> **DATASET SECTION**:
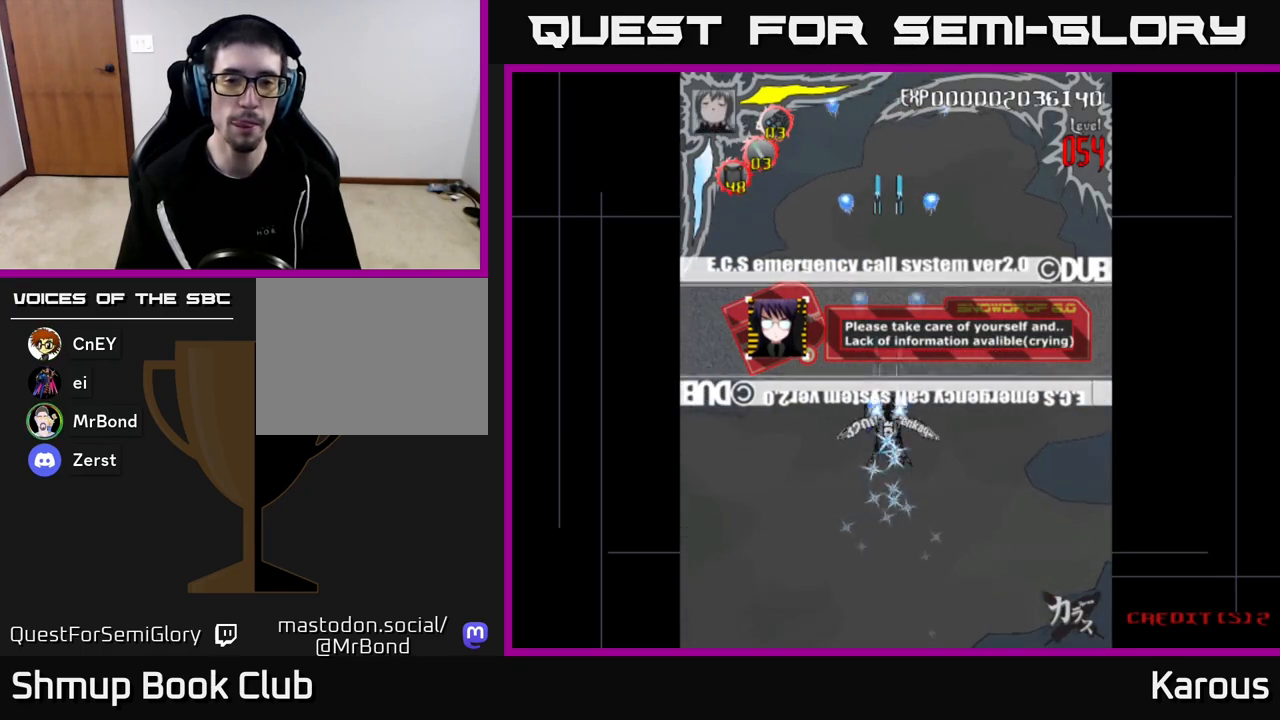
{"buttons": ["A"], "left_stick": "center", "right_stick": "center", "events": []}
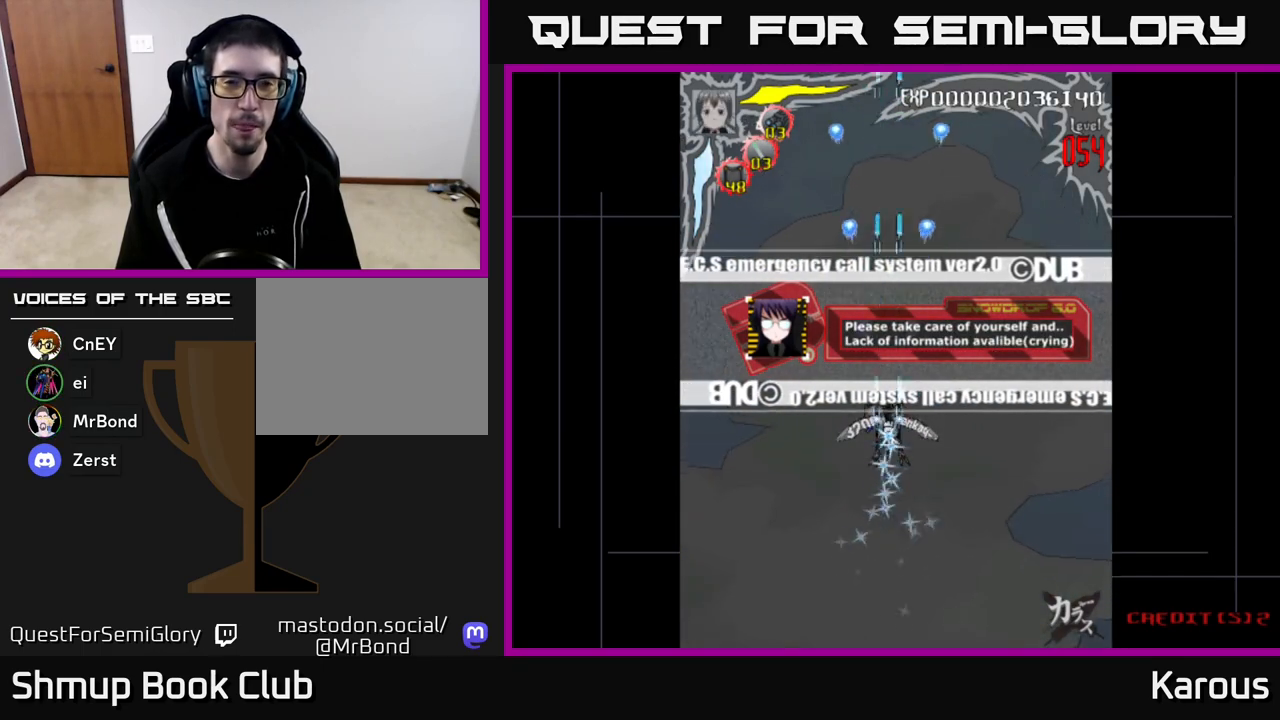
{"buttons": ["A"], "left_stick": "center", "right_stick": "center", "events": []}
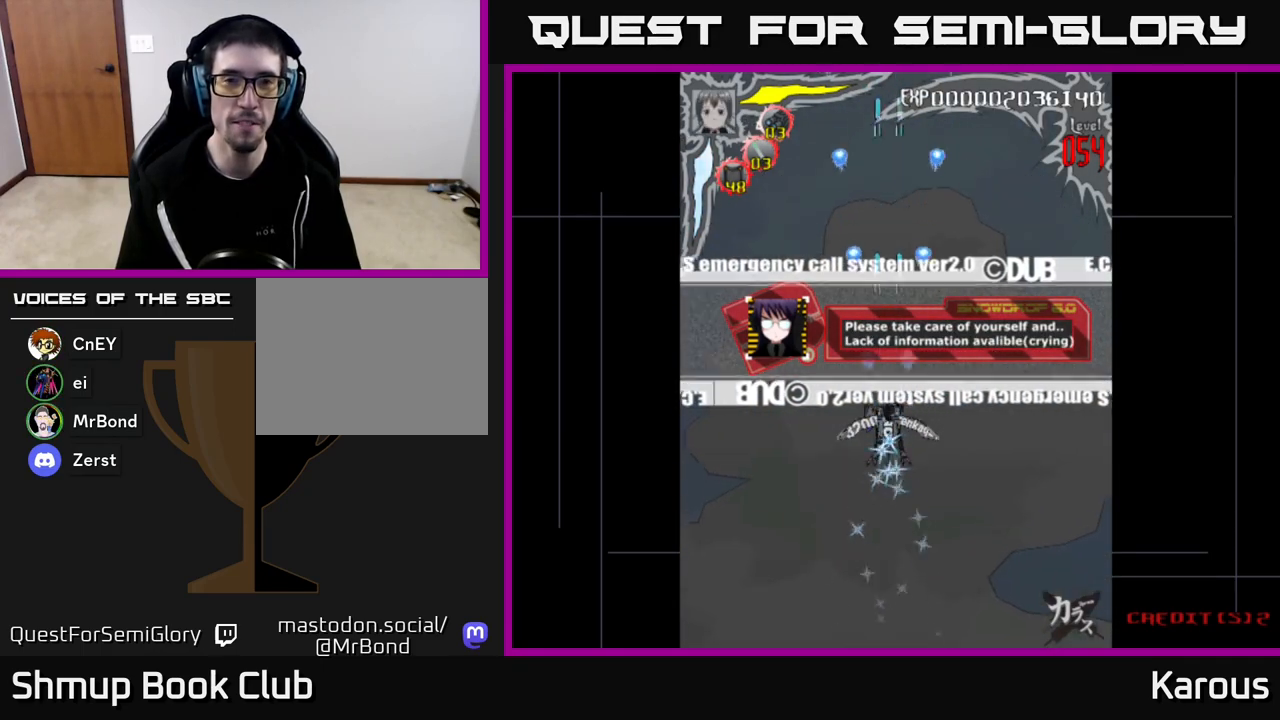
{"buttons": ["A"], "left_stick": "center", "right_stick": "center", "events": [[117, "DPAD_DOWN", "down"], [467, "DPAD_DOWN", "up"]]}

> **EXERCISE DIRECTIONS**: Your response should reproduce the entire listing verbatim, minus the pictures.

> **ANSWER BOX**:
{"buttons": ["A"], "left_stick": "center", "right_stick": "center", "events": []}
{"buttons": ["A"], "left_stick": "center", "right_stick": "center", "events": []}
{"buttons": ["A"], "left_stick": "center", "right_stick": "center", "events": [[117, "DPAD_DOWN", "down"], [467, "DPAD_DOWN", "up"]]}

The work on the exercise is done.